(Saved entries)
§
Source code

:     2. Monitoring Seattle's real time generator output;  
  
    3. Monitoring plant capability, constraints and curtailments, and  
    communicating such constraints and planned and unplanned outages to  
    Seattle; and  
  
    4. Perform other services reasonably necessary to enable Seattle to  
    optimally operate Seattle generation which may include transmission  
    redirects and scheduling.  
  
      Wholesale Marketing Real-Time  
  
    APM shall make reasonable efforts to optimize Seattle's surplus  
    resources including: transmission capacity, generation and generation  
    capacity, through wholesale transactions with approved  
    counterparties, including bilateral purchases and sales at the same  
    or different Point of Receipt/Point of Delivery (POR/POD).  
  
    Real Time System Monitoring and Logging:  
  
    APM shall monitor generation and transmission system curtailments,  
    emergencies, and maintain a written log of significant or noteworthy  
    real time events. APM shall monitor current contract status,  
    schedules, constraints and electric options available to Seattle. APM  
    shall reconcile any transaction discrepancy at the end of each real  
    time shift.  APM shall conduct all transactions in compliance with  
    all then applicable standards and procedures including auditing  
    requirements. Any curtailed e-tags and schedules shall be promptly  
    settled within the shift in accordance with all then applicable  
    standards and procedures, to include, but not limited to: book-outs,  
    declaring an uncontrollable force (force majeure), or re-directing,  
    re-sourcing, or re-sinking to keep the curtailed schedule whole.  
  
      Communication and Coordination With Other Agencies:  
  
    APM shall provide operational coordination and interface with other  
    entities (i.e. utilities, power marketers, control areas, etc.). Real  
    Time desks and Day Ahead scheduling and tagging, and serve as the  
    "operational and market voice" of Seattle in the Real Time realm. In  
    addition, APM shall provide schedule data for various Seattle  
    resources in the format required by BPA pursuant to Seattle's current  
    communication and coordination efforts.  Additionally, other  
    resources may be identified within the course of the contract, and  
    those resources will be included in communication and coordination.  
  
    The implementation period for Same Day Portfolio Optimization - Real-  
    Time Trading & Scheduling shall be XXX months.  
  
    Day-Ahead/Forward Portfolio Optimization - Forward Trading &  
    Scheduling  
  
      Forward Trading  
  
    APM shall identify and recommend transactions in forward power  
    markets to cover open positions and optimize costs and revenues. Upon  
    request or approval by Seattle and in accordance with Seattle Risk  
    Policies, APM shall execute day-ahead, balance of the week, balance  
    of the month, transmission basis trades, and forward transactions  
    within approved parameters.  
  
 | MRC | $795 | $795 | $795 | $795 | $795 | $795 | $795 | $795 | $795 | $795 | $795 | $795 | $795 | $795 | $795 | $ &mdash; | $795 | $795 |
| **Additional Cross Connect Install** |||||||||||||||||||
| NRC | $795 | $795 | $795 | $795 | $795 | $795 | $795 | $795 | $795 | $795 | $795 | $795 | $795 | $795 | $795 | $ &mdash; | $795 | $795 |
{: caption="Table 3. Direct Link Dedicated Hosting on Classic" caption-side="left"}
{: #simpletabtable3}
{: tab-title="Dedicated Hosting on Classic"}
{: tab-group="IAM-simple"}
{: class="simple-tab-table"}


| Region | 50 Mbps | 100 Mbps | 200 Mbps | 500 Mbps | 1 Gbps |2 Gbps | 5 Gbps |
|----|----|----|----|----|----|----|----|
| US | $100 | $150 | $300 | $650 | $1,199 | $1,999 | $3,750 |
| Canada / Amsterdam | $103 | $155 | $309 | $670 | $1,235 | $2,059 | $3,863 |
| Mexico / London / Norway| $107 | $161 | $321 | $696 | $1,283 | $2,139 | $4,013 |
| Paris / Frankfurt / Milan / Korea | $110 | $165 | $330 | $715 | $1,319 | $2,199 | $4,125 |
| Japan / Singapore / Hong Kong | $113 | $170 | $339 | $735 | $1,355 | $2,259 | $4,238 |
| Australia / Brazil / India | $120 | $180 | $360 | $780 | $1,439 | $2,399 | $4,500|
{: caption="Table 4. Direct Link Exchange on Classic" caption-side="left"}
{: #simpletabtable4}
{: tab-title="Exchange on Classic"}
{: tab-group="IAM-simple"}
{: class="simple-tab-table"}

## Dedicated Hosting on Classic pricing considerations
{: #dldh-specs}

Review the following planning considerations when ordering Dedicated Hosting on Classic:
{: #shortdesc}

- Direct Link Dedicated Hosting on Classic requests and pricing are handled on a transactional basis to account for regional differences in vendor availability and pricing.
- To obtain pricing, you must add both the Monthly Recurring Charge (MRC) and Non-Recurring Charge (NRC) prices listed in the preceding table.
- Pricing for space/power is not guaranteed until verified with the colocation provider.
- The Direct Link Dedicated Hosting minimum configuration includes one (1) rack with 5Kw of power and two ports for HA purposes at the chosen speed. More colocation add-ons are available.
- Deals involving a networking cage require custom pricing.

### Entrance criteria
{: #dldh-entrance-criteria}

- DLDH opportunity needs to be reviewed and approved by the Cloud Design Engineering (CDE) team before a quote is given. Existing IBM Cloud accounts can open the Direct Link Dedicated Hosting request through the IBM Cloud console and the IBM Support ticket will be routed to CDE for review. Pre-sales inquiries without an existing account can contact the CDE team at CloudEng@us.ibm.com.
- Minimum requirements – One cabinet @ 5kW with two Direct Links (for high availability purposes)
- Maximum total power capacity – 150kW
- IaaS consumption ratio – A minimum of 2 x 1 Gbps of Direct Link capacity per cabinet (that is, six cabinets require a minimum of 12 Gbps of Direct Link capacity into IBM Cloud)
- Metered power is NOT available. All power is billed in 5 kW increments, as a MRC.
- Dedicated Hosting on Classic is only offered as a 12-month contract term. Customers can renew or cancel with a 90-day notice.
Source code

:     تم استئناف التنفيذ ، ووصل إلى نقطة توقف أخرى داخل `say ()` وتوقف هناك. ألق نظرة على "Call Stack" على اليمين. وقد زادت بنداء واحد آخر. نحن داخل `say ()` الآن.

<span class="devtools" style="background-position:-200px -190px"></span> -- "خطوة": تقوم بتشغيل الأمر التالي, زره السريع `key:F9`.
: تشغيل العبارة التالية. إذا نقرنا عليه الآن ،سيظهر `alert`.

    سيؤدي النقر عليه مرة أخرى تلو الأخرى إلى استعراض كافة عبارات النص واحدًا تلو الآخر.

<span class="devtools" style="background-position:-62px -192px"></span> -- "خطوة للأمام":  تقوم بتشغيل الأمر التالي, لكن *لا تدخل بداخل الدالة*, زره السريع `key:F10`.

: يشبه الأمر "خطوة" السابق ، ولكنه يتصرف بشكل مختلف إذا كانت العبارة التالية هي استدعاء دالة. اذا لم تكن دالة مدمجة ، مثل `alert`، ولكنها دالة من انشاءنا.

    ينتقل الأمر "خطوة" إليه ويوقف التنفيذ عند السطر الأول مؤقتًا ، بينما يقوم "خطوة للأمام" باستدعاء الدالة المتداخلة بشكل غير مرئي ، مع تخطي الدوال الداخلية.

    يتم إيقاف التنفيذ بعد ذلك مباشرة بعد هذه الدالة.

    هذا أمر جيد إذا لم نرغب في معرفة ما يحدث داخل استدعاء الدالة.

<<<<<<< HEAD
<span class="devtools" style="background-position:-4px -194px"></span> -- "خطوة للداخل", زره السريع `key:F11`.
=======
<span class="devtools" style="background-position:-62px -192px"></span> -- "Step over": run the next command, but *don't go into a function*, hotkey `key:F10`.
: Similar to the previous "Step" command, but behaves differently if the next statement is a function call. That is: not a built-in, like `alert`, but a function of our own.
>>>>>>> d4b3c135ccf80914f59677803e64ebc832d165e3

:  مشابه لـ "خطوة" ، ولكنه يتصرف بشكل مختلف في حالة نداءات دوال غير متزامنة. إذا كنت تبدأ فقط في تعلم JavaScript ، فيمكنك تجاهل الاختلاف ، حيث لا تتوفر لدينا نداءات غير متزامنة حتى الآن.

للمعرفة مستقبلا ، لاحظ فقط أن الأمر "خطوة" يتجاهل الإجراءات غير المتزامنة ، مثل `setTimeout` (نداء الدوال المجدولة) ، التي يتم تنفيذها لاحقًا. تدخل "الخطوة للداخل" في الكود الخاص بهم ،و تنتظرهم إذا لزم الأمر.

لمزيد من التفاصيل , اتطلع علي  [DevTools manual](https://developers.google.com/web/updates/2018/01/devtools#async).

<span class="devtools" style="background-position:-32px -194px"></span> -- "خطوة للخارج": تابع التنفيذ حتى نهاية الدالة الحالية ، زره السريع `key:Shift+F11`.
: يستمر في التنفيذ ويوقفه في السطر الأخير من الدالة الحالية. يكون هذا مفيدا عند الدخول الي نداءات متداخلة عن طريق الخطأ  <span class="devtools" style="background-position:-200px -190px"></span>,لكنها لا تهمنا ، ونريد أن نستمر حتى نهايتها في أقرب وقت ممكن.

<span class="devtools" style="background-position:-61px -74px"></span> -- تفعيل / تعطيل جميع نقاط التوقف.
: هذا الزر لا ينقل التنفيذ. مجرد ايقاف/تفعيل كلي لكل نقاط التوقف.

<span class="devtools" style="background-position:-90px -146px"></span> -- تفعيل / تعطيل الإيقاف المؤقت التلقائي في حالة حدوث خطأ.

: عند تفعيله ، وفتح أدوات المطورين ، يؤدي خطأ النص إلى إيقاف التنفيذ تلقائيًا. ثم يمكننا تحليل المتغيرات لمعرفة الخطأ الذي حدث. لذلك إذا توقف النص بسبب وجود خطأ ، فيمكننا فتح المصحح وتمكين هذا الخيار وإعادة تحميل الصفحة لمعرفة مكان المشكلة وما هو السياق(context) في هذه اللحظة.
§
ACTIVITY: List each line of the records that contains the word "will".

OUTPUT OF THE EXERCISE:
    those resources will be included in communication and coordination.  
- DLDH opportunity needs to be reviewed and approved by the Cloud Design Engineering (CDE) team before a quote is given. Existing IBM Cloud accounts can open the Direct Link Dedicated Hosting request through the IBM Cloud console and the IBM Support ticket will be routed to CDE for review. Pre-sales inquiries without an existing account can contact the CDE team at CloudEng@us.ibm.com.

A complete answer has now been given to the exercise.